My father rubs his arms again. Under his sleeves, I can imagine the old track marks tangling with his gang tattoos, the scars of his drug use snaking through the names of his children—Salvador, Eduardo, Angel, Esperanza.
“It’s a long story, mi’jo,” he says. “I guess something clicked for me when I moved in with Daisy. She is a good woman. She knows what it’s like—sabes que, she understood. She gets the addict mentality, and she knows what it takes to change it.”

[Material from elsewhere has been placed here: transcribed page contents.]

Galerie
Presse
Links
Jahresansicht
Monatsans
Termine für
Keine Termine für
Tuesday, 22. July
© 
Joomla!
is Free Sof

I say nothing. Outlaw slowly gets to his feet and shuffles toward me. I pet his big fluffy head.
“So I started to take a li
ttle off the top. Here and there. Some milk money, nothing they’d notice. I socked it all away. Over the years, it added up. A little lifeline for me and for you and your brothers if you ever needed it.” He takes off his hat and runs his hand through his thick hair. “God knows I have my regrets when it comes to you and your brothers. But maybe, I thought, maybe I could do something for all of you now.”
I study his face. I’m not sure if I believe him, but he looks so sincere and defeated that I want to believe him.
“But something went wrong,” I say.
“Your father’s name is Dreamer Rosas.” He laughs. “Of course something went wrong.” He stands up and stretches. His clothes hang on him—he looks like Miguel, the groundskeeper at the church, his old buddy. I have trouble realizing that this scarecrow is the same guy who raised me, the same tough-looking muscleman who carried me on his shoulders when I was a kid.
We head back to the trailer. My dad tells me the rest of the story in a quiet voice, as if he’s afraid there are people who will hear him here in the middle of the woods two states away from the neighborhood.
“Eventually, the big homies did the math and found out my payments were light. They were not happy. So Ruben had a talk with them on my behalf. We made a bargain. They took away my collections and I had to pay them back what I took plus interest. But your old man got to live another day.”
“That’s the story I heard,” I said. “Sal and I—we thought you dodged a bullet.”
“I did. Multiple bullets.”
“What went wrong?”
“You know your dad enjoys a drop every now and then. La Sirena—you remember that place?”
“Your old dive bar. Of course I remember.”
“I was there, celebrating my victory. Estaba pedo. I can’t remember. Apparently I started mouthing off about the big homies. I can’t remember that either. Some ESHB captains were in the room. Didn’t like my attitude. Later that night, Ruben and his right-hand man Demon show up at Daisy’s. They want to take me for a ride.”